The muzzling of Ron Paul and the GOP debate
Jim Picht
If Ron Paul’s supporters always seem angry, they sometimes have a reason.
Last night’s GOP debate featured foreign policy. For 90 minutes the candidates fielded questions and declared their positions on Pakistan, Iran, China, nuclear arms proliferation, American forces in Afghanistan, and other matters of pressing concern. CBS aired only 60 minutes of that, which was a shame, and of those 60 minutes, Dr. Paul was given exactly …
89 seconds.
You need not be a Paul supporter to recognize the petty injustice of that. Paul has yet to poll much above ten-percent among Republicans, but he’s polled that consistently, doing better than Rick Santorum, Jon Huntsman, and Michele Bachmann on a regular basis and better than Rick Perry since Perry’s flameout. And yet he regularly gets relatively little media attention, and has received the least air time of any candidate who’s participated in the entire series of debates.
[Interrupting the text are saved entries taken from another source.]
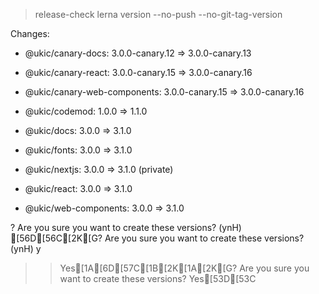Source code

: 
> release-check
> lerna version --no-push --no-git-tag-version


Changes:

- @ukic/canary-docs: 3.0.0-canary.12 => 3.0.0-canary.13

- @ukic/canary-react: 3.0.0-canary.15 => 3.0.0-canary.16

- @ukic/canary-web-components: 3.0.0-canary.15 => 3.0.0-canary.16

- @ukic/codemod: 1.0.0 => 1.1.0

- @ukic/docs: 3.0.0 => 3.1.0

- @ukic/fonts: 3.0.0 => 3.1.0

- @ukic/nextjs: 3.0.0 => 3.1.0 (private)

- @ukic/react: 3.0.0 => 3.1.0

- @ukic/web-components: 3.0.0 => 3.1.0

? Are you sure you want to create these versions? (ynH) [56D[56C[2K[G? Are you sure you want to create these versions? (ynH) y
>> Yes[1A[6D[57C[1B[2K[1A[2K[G? Are you sure you want to create these versions? Yes[53D[53C
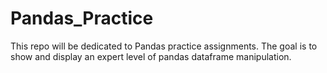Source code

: # Pandas_Practice

This repo will be dedicated to Pandas practice assignments. The goal is to show and display an expert level of pandas dataframe manipulation.
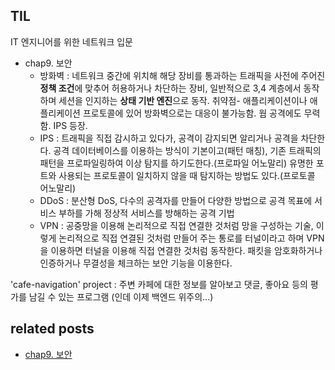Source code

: ## TIL
IT 엔지니어를 위한 네트워크 입문
- chap9. 보안
    - 방화벽 : 네트워크 중간에 위치해 해당 장비를 통과하는 트래픽을 사전에 주어진 **정책 조건**에 맞추어 허용하거나 차단하는 장비, 일반적으로 3,4 계층에서 동작하며 세션을 인지하는 **상태 기반 엔진**으로 동작. 취약점- 애플리케이션이나 애플리케이션 프로토콜에 있어 방화벽으로는 대응이 불가능함. 웜 공격에도 무력함. IPS 등장.
    - IPS : 트래픽을 직접 감시하고 있다가, 공격이 감지되면 알리거나 공격을 차단한다. 공격 데이터베이스를 이용하는 방식이 기본이고(패턴 매칭), 기존 트래픽의 패턴을 프로파일링하여 이상 탐지를 하기도한다.(프로파일 어노말리) 유명한 포트와 사용되는 프로토콜이 일치하지 않을 때 탐지하는 방법도 있다.(프로토콜 어노말리)
    - DDoS : 분산형 DoS, 다수의 공격자를 만들어 다양한 방법으로 공격 목표에 서비스 부하를 가해 정상적 서비스를 방해하는 공격 기법 
    - VPN : 공중망을 이용해 논리적으로 직접 연결한 것처럼 망을 구성하는 기술, 이렇게 논리적으로 직접 연결된 것처럼 만들어 주는 통로를 터널이라고 하며 VPN을 이용하면 터널을 이용해 직접 연결한 것처럼 동작한다. 패킷을 암호화하거나 인증하거나 무결성을 체크하는 보안 기능을 이용한다.

'cafe-navigation' project : 주변 카페에 대한 정보를 알아보고 댓글, 좋아요 등의 평가를 남길 수 있는 프로그램 (인데 이제 백엔드 위주의...)

## related posts
- [chap9. 보안](https://github.com/aohus/TIL/blob/main/network/IT_%EC%97%94%EC%A7%80%EB%8B%88%EC%96%B4%EB%A5%BC_%EC%9C%84%ED%95%9C_%EB%84%A4%ED%8A%B8%EC%9B%8C%ED%81%AC_%EC%9E%85%EB%AC%B8/ch9.%EB%B3%B4%EC%95%88.md)
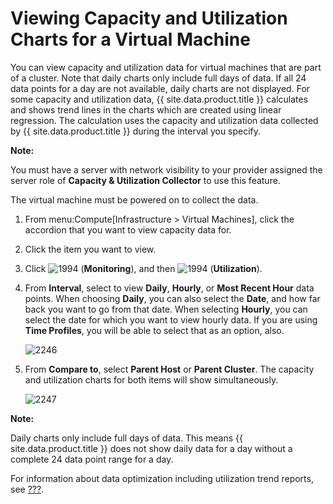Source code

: # Viewing Capacity and Utilization Charts for a Virtual Machine

You can view capacity and utilization data for virtual machines that are
part of a cluster. Note that daily charts only include full days of
data. If all 24 data points for a day are not available, daily charts
are not displayed. For some capacity and utilization data,
{{ site.data.product.title }} calculates and shows trend lines in the charts which are
created using linear regression. The calculation uses the capacity and
utilization data collected by {{ site.data.product.title }} during the interval you
specify.

**Note:**

You must have a server with network visibility to your provider assigned
the server role of **Capacity & Utilization Collector** to use this
feature.

The virtual machine must be powered on to collect the data.

</div>

1.  From menu:Compute\[Infrastructure \> Virtual Machines\], click the
    accordion that you want to view capacity data for.

2.  Click the item you want to view.

3.  Click ![1994](../images/1994.png) (**Monitoring**), and then
    ![1994](../images/1994.png) (**Utilization**).

4.  From **Interval**, select to view **Daily**, **Hourly**, or **Most
    Recent Hour** data points. When choosing **Daily**, you can also
    select the **Date**, and how far back you want to go from that date.
    When selecting **Hourly**, you can select the date for which you
    want to view hourly data. If you are using **Time Profiles**, you
    will be able to select that as an option, also.

    ![2246](../images/2246.png)

5.  From **Compare to**, select **Parent Host** or **Parent Cluster**.
    The capacity and utilization charts for both items will show
    simultaneously.

    ![2247](../images/2247.png)

**Note:**

Daily charts only include full days of data. This means {{ site.data.product.title }}
does not show daily data for a day without a complete 24 data point
range for a day.

</div>

For information about data optimization including utilization trend
reports, see [???](#data-optimization).
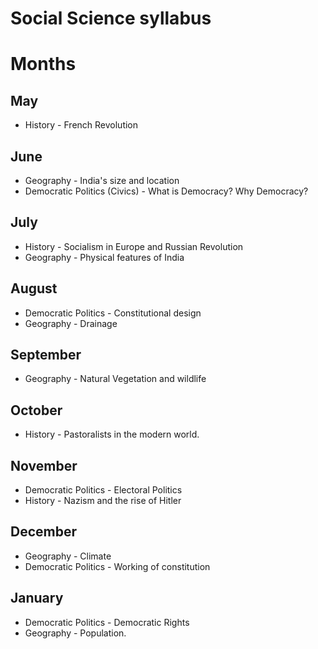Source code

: 
# Social Science syllabus 

# Months 


## May 
* History - French Revolution

## June
* Geography - India's size and location
* Democratic Politics (Civics) - What is Democracy? Why Democracy?

## July
* History - Socialism in Europe and Russian Revolution
* Geography - Physical features of India

## August
* Democratic Politics - Constitutional design
* Geography - Drainage

## September
* Geography - Natural Vegetation and wildlife

## October
* History - Pastoralists in the modern world.

## November
* Democratic Politics - Electoral Politics
* History - Nazism and the rise of Hitler

## December
* Geography - Climate
* Democratic Politics - Working of constitution

## January
* Democratic Politics - Democratic Rights
* Geography - Population.
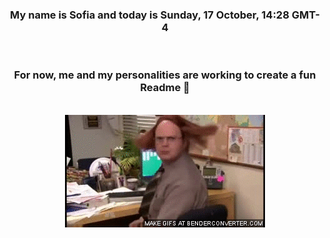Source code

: 


<div align="center">
<h3 >My name is Sofia and today is Sunday, 17 October, 14:28 GMT-4</h3><br>
<h3 >For now, me and my personalities are working to create a fun Readme 👋
</h3><br>
<img src='img/dwight.gif' alt='working...'/>
</div>
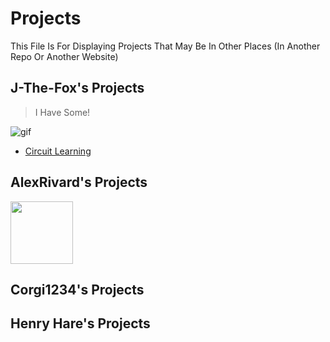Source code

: # Projects

This File Is For Displaying Projects That May Be In Other Places (In Another Repo Or Another Website)

## J-The-Fox's Projects

> I Have Some!

![gif](https://media.tenor.com/kDWAb3EF3TgAAAAj/fox-listening-to-music.gif)

- [Circuit Learning](https://github.com/J-The-Fox/Circuit-Learning)

## AlexRivard's Projects

<img src="https://media.tenor.com/68CYA217AncAAAAC/nickel-spinning.gif" width="100" height="100">

## Corgi1234's Projects

## Henry Hare's Projects
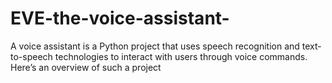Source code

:# EVE-the-voice-assistant-
A voice assistant is a Python project that uses speech recognition and text-to-speech technologies to interact with users through voice commands. Here’s an overview of such a project
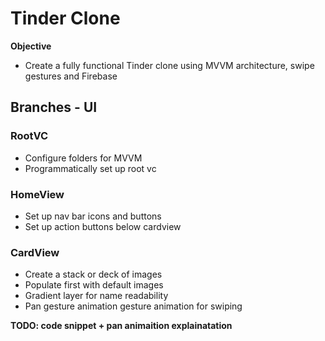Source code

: # Tinder Clone

**Objective**
- Create a fully functional Tinder clone using MVVM architecture, swipe gestures and Firebase

## Branches - UI

### RootVC
- Configure folders for MVVM 
- Programmatically set up root vc 

### HomeView
- Set up nav bar icons and buttons 
- Set up action buttons below cardview

### CardView
- Create a stack or deck of images 
- Populate first with default images 
- Gradient layer for name readability
- Pan gesture animation gesture animation for swiping


**TODO: code snippet + pan animaition explainatation**

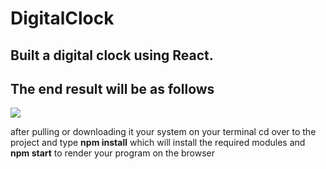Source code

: <h1>DigitalClock</h1>
<h2> Built a digital clock using React.</h2>
<h2> The end result will be as follows </h2>
<img src="https://user-images.githubusercontent.com/69399036/135754405-dfe06764-bba7-426c-b289-65f4415a7a62.png">
<p> after pulling or downloading it your system on your terminal cd over to the project and type <b>npm install</b> which will install the required modules and <b>npm start</b> to render your program on the browser </p>

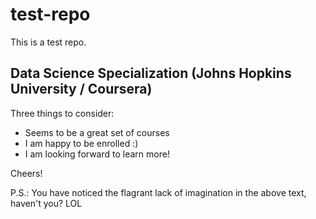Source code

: # test-repo
This is a test repo.
## Data Science Specialization (Johns Hopkins University / Coursera)
Three things to consider:
* Seems to be a great set of courses
* I am happy to be enrolled :)
* I am looking forward to learn more!

Cheers!

P.S.: You have noticed the flagrant lack of imagination in the above text, haven't you? LOL

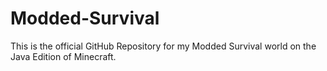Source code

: # Modded-Survival
This is the official GitHub Repository for my Modded Survival world on the Java Edition of Minecraft.
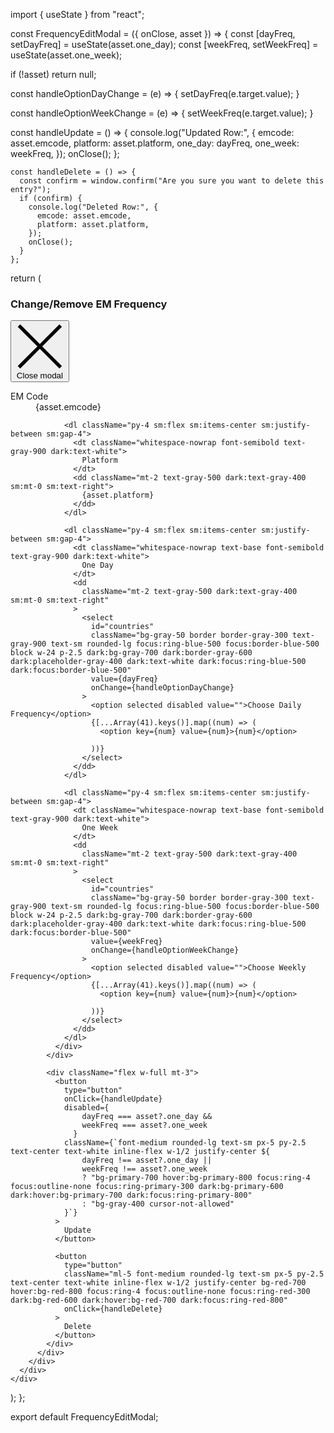 import { useState } from "react";

const FrequencyEditModal = ({ onClose, asset }) => {
  const [dayFreq, setDayFreq] = useState(asset.one_day);
  const [weekFreq, setWeekFreq] = useState(asset.one_week);


  if (!asset) return null;

  const handleOptionDayChange = (e) => {
    setDayFreq(e.target.value);
  }

  const handleOptionWeekChange = (e) => {
    setWeekFreq(e.target.value);
  }

  const handleUpdate = () => {
      console.log("Updated Row:", {
        emcode: asset.emcode,
        platform: asset.platform,
        one_day: dayFreq,
        one_week: weekFreq,
      });
      onClose();
    };
  
    const handleDelete = () => {
      const confirm = window.confirm("Are you sure you want to delete this entry?");
      if (confirm) {
        console.log("Deleted Row:", {
          emcode: asset.emcode,
          platform: asset.platform,
        });
        onClose();
      }
    };


  return (
    <div
      id="select-modal"
      tabIndex="-1"
      aria-hidden="true"
      className="fixed inset-0 z-50 flex justify-center items-center w-full h-full bg-gray-800 bg-opacity-50"
    >
      <div className="relative p-4 w-full max-w-md max-h-full">
        <div className="relative border border-spacing-1 border-gray-400 dark:border-gray-600 bg-white rounded-lg shadow dark:bg-gray-800">
          <div className="flex items-center justify-between p-4 md:p-5 border-b rounded-t dark:border-gray-600">
            <h3 className="text-lg font-semibold text-gray-900 dark:text-white">
              Change/Remove EM Frequency
            </h3>
            <button
              type="button"
              className="text-gray-400 bg-transparent hover:bg-gray-200 hover:text-gray-900 rounded-lg text-sm h-8 w-8 ms-auto inline-flex justify-center items-center dark:hover:bg-gray-600 dark:hover:text-white"
              onClick={onClose}
            >
              <svg className="w-3 h-3" aria-hidden="true" xmlns="http://www.w3.org/2000/svg" fill="none" viewBox="0 0 14 14" >
                <path stroke="currentColor" strokeLinecap="round" strokeLinejoin="round" strokeWidth="2" d="m1 1 6 6m0 0 6 6M7 7l6-6M7 7l-6 6" />
              </svg>
              <span className="sr-only">Close modal</span>
            </button>
          </div>
          <div className="p-4 md:p-5">
            <div className="flow-root">
              <div className="divide-y divide-gray-200 dark:divide-gray-700">
                <dl className="pb-4 sm:flex sm:items-center sm:justify-between sm:gap-4">
                  <dt className="whitespace-nowrap font-semibold text-gray-900 dark:text-white">
                    EM Code
                  </dt>
                  <dd className="mt-2 text-gray-500 dark:text-gray-400 sm:mt-0 sm:text-right">
                    {asset.emcode}
                  </dd>
                </dl>

                <dl className="py-4 sm:flex sm:items-center sm:justify-between sm:gap-4">
                  <dt className="whitespace-nowrap font-semibold text-gray-900 dark:text-white">
                    Platform
                  </dt>
                  <dd className="mt-2 text-gray-500 dark:text-gray-400 sm:mt-0 sm:text-right">
                    {asset.platform}
                  </dd>
                </dl>

                <dl className="py-4 sm:flex sm:items-center sm:justify-between sm:gap-4">
                  <dt className="whitespace-nowrap text-base font-semibold text-gray-900 dark:text-white">
                    One Day
                  </dt>
                  <dd
                    className="mt-2 text-gray-500 dark:text-gray-400 sm:mt-0 sm:text-right"
                  >
                    <select 
                      id="countries" 
                      className="bg-gray-50 border border-gray-300 text-gray-900 text-sm rounded-lg focus:ring-blue-500 focus:border-blue-500 block w-24 p-2.5 dark:bg-gray-700 dark:border-gray-600 dark:placeholder-gray-400 dark:text-white dark:focus:ring-blue-500 dark:focus:border-blue-500"
                      value={dayFreq}
                      onChange={handleOptionDayChange}
                    >
                      <option selected disabled value="">Choose Daily Frequency</option>
                      {[...Array(41).keys()].map((num) => (
                        <option key={num} value={num}>{num}</option>
       
                      ))}
                    </select>
                  </dd>
                </dl>

                <dl className="py-4 sm:flex sm:items-center sm:justify-between sm:gap-4">
                  <dt className="whitespace-nowrap text-base font-semibold text-gray-900 dark:text-white">
                    One Week
                  </dt>
                  <dd
                    className="mt-2 text-gray-500 dark:text-gray-400 sm:mt-0 sm:text-right"
                  >
                    <select 
                      id="countries" 
                      className="bg-gray-50 border border-gray-300 text-gray-900 text-sm rounded-lg focus:ring-blue-500 focus:border-blue-500 block w-24 p-2.5 dark:bg-gray-700 dark:border-gray-600 dark:placeholder-gray-400 dark:text-white dark:focus:ring-blue-500 dark:focus:border-blue-500"
                      value={weekFreq}
                      onChange={handleOptionWeekChange}
                    >
                      <option selected disabled value="">Choose Weekly Frequency</option>
                      {[...Array(41).keys()].map((num) => (
                        <option key={num} value={num}>{num}</option>
       
                      ))}
                    </select>
                  </dd>
                </dl>
              </div>
            </div>

            <div className="flex w-full mt-3">
              <button
                type="button"
                onClick={handleUpdate}
                disabled={
                    dayFreq === asset?.one_day &&
                    weekFreq === asset?.one_week
                  }
                className={`font-medium rounded-lg text-sm px-5 py-2.5 text-center text-white inline-flex w-1/2 justify-center ${
                    dayFreq !== asset?.one_day ||
                    weekFreq !== asset?.one_week
                    ? "bg-primary-700 hover:bg-primary-800 focus:ring-4 focus:outline-none focus:ring-primary-300 dark:bg-primary-600 dark:hover:bg-primary-700 dark:focus:ring-primary-800"
                    : "bg-gray-400 cursor-not-allowed"
                }`}
              >
                Update
              </button>

              <button
                type="button"
                className="ml-5 font-medium rounded-lg text-sm px-5 py-2.5 text-center text-white inline-flex w-1/2 justify-center bg-red-700 hover:bg-red-800 focus:ring-4 focus:outline-none focus:ring-red-300 dark:bg-red-600 dark:hover:bg-red-700 dark:focus:ring-red-800"
                onClick={handleDelete}
              >
                Delete
              </button>
            </div>
          </div>
        </div>
      </div>
    </div>
  );
};


export default FrequencyEditModal;
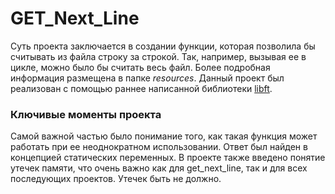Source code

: # GET_Next_Line
Суть проекта заключается в создании функции, которая позволила бы считывать из файла строку за строкой. Так, например, вызывая ее в цикле, можно было бы считать весь файл. Более подробная информация размещена в папке *resources*. Данный проект был реализован с помощью раннее написанной библиотеки [libft](https://github.com/G4S-LA/libft).

### Ключивые моменты проекта
Самой важной частью было понимание того, как такая функция может работать при ее неоднократном использовании. Ответ был найден в концепцией статических переменных.
В проекте также введено понятие утечек памяти, что очень важно как для get_next_line, так и для всех последующих проектов. Утечек быть не должно.

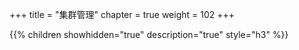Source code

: +++
title = "集群管理"
chapter = true
weight = 102
+++

{{% children showhidden="true" description="true" style="h3"  %}}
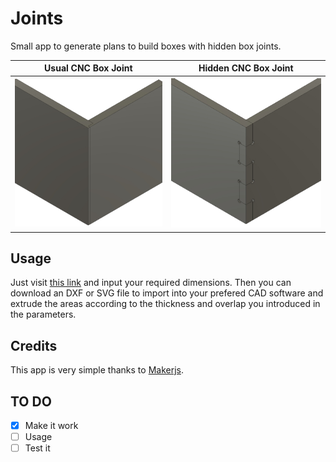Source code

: # Joints

Small app to generate plans to build boxes with hidden box joints.

[hidden]: https://github.com/dmartzol/joints/blob/master/images/Hidden.jpg "Hidden box joint"

[usual]: https://github.com/dmartzol/joints/blob/master/images/Ugly.jpg "Hidden box joint"

Usual CNC Box Joint           |  Hidden CNC Box Joint
:----------------------------:|:-----------------------------:
![Usual CNC Box Joint][usual] |  ![Hidden CNC Box Joint][hidden]

## Usage

Just visit [this link](https://www.danielmartinezolivas.com/joints/) and input your required dimensions. Then you can download an DXF or SVG file to import into your prefered CAD software
 and extrude the areas according to the thickness and overlap you introduced in the parameters.

 ## Credits

 This app is very simple thanks to [Makerjs](https://maker.js.org).

 ## TO DO

- [X] Make it work
- [ ] Usage
- [ ] Test it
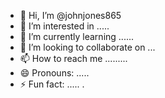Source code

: - 👋 Hi, I’m @johnjones865
- 👀 I’m interested in .....
- 🌱 I’m currently learning ......
- 💞️ I’m looking to collaborate on ...
- 📫 How to reach me .........
- 😄 Pronouns: .....
- ⚡ Fun fact: .....
.
<!---
johnjones865/johnjones865 is a ✨ special ✨ repository because its `README.md` (this file) appears on your GitHub profile.
You can click the Preview link to take a look at your changes.
--->
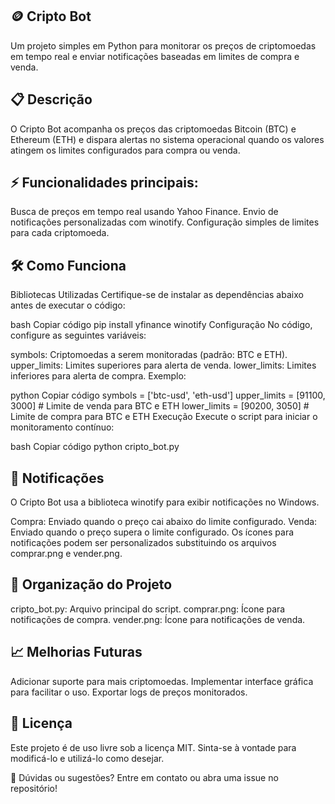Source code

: ## 🪙 Cripto Bot
Um projeto simples em Python para monitorar os preços de criptomoedas em tempo real e enviar notificações baseadas em limites de compra e venda.

## 📋 Descrição
O Cripto Bot acompanha os preços das criptomoedas Bitcoin (BTC) e Ethereum (ETH) e dispara alertas no sistema operacional quando os valores atingem os limites configurados para compra ou venda.

## ⚡ Funcionalidades principais:

Busca de preços em tempo real usando Yahoo Finance.
Envio de notificações personalizadas com winotify.
Configuração simples de limites para cada criptomoeda.

## 🛠️ Como Funciona
Bibliotecas Utilizadas
Certifique-se de instalar as dependências abaixo antes de executar o código:

bash
Copiar código
pip install yfinance winotify
Configuração
No código, configure as seguintes variáveis:

symbols: Criptomoedas a serem monitoradas (padrão: BTC e ETH).
upper_limits: Limites superiores para alerta de venda.
lower_limits: Limites inferiores para alerta de compra.
Exemplo:

python
Copiar código
symbols = ['btc-usd', 'eth-usd']
upper_limits = [91100, 3000]  # Limite de venda para BTC e ETH
lower_limits = [90200, 3050]  # Limite de compra para BTC e ETH
Execução
Execute o script para iniciar o monitoramento contínuo:

bash
Copiar código
python cripto_bot.py
## 🔔 Notificações
O Cripto Bot usa a biblioteca winotify para exibir notificações no Windows.

Compra:
Enviado quando o preço cai abaixo do limite configurado.
Venda:
Enviado quando o preço supera o limite configurado.
Os ícones para notificações podem ser personalizados substituindo os arquivos comprar.png e vender.png.

## 📂 Organização do Projeto
cripto_bot.py: Arquivo principal do script.
comprar.png: Ícone para notificações de compra.
vender.png: Ícone para notificações de venda.

## 📈 Melhorias Futuras
Adicionar suporte para mais criptomoedas.
Implementar interface gráfica para facilitar o uso.
Exportar logs de preços monitorados.

## 📜 Licença
Este projeto é de uso livre sob a licença MIT. Sinta-se à vontade para modificá-lo e utilizá-lo como desejar.

💬 Dúvidas ou sugestões? Entre em contato ou abra uma issue no repositório! 
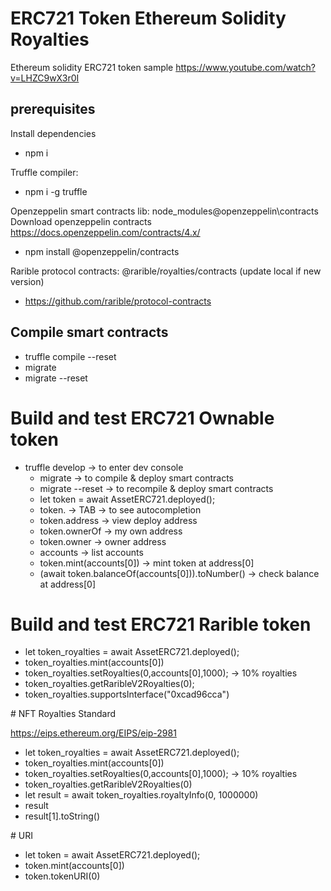 # ERC721 Token Ethereum Solidity Royalties

Ethereum solidity ERC721 token sample https://www.youtube.com/watch?v=LHZC9wX3r0I
## prerequisites

Install dependencies

  - npm i

Truffle compiler:

  - npm i -g truffle

Openzeppelin smart contracts lib: node_modules\@openzeppelin\contracts
Download openzeppelin contracts https://docs.openzeppelin.com/contracts/4.x/

  - npm install @openzeppelin/contracts

Rarible protocol contracts: @rarible/royalties/contracts (update local if new version)

  - https://github.com/rarible/protocol-contracts

## Compile smart contracts

- truffle compile --reset 
- migrate 
- migrate --reset

# Build and test ERC721 Ownable token

- truffle develop -> to enter dev console
  - migrate -> to compile & deploy smart contracts
  - migrate --reset -> to recompile & deploy smart contracts
  - let token = await AssetERC721.deployed();
  - token. -> TAB -> to see autocompletion
  - token.address -> view deploy address
  - token.ownerOf -> my own address
  - token.owner -> owner address
  - accounts -> list accounts
  - token.mint(accounts[0]) -> mint token at address[0] 
  - (await token.balanceOf(accounts[0])).toNumber() -> check balance at address[0]

# Build and test ERC721 Rarible token

 - let token_royalties = await AssetERC721.deployed();
 - token_royalties.mint(accounts[0])
 - token_royalties.setRoyalties(0,accounts[0],1000); -> 10% royalties
 - token_royalties.getRaribleV2Royalties(0);
 - token_royalties.supportsInterface("0xcad96cca")

# NFT Royalties Standard

 https://eips.ethereum.org/EIPS/eip-2981

 - let token_royalties = await AssetERC721.deployed();
 - token_royalties.mint(accounts[0])
 - token_royalties.setRoyalties(0,accounts[0],1000); -> 10% royalties
 - token_royalties.getRaribleV2Royalties(0)
 - let result = await token_royalties.royaltyInfo(0, 1000000)
 - result
 - result[1].toString()

# URI
 
 - let token = await AssetERC721.deployed();
 - token.mint(accounts[0])
 - token.tokenURI(0)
It was especially unfortunate that the public heard so little of Paul during this last debate. His positions are the most at variance with the rest of the pack, offering genuine alternatives to policies that the other candidates take as given. If his dovish views on American military power don’t set well with his generally hawkish party, he brings some principled arguments to the table that they’d do well to listen to.
Important among those is his rejection of torture. Perry's view of torture seems summed up in his comment, "This is war. That is what happens in war." Herman Cain is opposed to torture, but he doesn't believe that water-boarding is torture, and his idea of leadership on the subject is, "I would trust the judgment of our military leaders to determine what is torture and what is not torture." His comments on the subject were incoherent.
The only candidate who unambiguously shares Paul's views on torture is Huntsman, who agreed with him that water-boarding is torture and that torture is illegal and immoral. Paul's passion on this subject is arresting when compared to the mealy-mouthed way the other candidates tap dance around it, both wanting to sound tough on security while nodding to our general belief that torture is un-American. Paul has been rightly insistent that the Bush Administration officials who wrote the memos that justified water-boarding should be required to defend their role in court.
Paul has also been opposed to the execution of U.S. citizens abroad without trial. He was strongly critical of the execution of Anwar al-Awlaki, who had been convicted of nothing and was accused primarily of fomenting anti-U.S. sentiment in the Islamic world. Mitt Romney and New Gingrich both argued that such executions are legal, Gingrich claiming that Americans who fight against us are enemy combatants who lose their rights. While Paul hasn't claimed that fighting against America should go unpunished, he strongly insists that rights aren't forfeited by executive decree, but by judicial process.
Rating the candidates
Paul and Huntsman, our former ambassador to China, were the two strongest participants in the debate. It should have been and was Huntsman's best performance so far. Unfortunately for Huntsman, the race will be won and lost on economics, not foreign affairs, or he might be a serious contender. As it is, he's as irrelevant as Bachmann.
Mitt Romney also performed well, as he has throughout the debates, but he still doesn't arouse much passion. His answers were less forceful than they seemed at first glance. He's mastered the use of ambiguous language, leaving himself enough wiggle room to walk away from almost every answer he gave. That's a useful political and diplomatic skill, but it earns him few points from the GOP base.
Gingrich turned in a solid performance. He was hawkish, informed, and less condescending than he's been in other debates. In the wake of Cain's difficulties, Gingrich has been positioning himself as the latest non-Romney, and last night helped.
Perry wasn't as bad as he's been in previous debates, but he's set the bar for himself so low that not sticking his foot in his mouth seemed brilliant. He did propose that we use zero-based budgeting in foreign aid, an idea he lifted from Jimmy Carter, and he did himself no favors when he said that the policy should apply to Israel, too. Perhaps he ended the night sucking on his toe.
Cain's performance was poor. He didn't have 9-9-9 to fall back on, and while he now knows that China has nuclear weapons, his knowledge of foreign affairs seemed thin. His answers were vague, and he said several times that he'd rely on the advice of experts in his administration to come up with specific policies. He should certainly listen to experts, but he gave no indication of how he'd decide which experts to listen to.
In response to a question about the growing nuclear threat from Iran, Cain's answer was astonishing: energy independence. The end of American reliance on foreign oil might put economic pressure on Iran, but it will undoubtedly take Iran much less time to build a nuclear bomb than it will take the United States to reduce its dependence on foreign oil. Cain's answers to some questions were contradictory, and by and large he fudged.
This was by far the most interesting of the GOP debates so far (unless what interests you are gaffes and strange behavior), and the GOP field showed some depth. Cain, Bachmann and Perry were the weakest performers. It would have been very nice to hear less from them and much more from Paul.
Perhaps the weakest performance of the night came from CBS.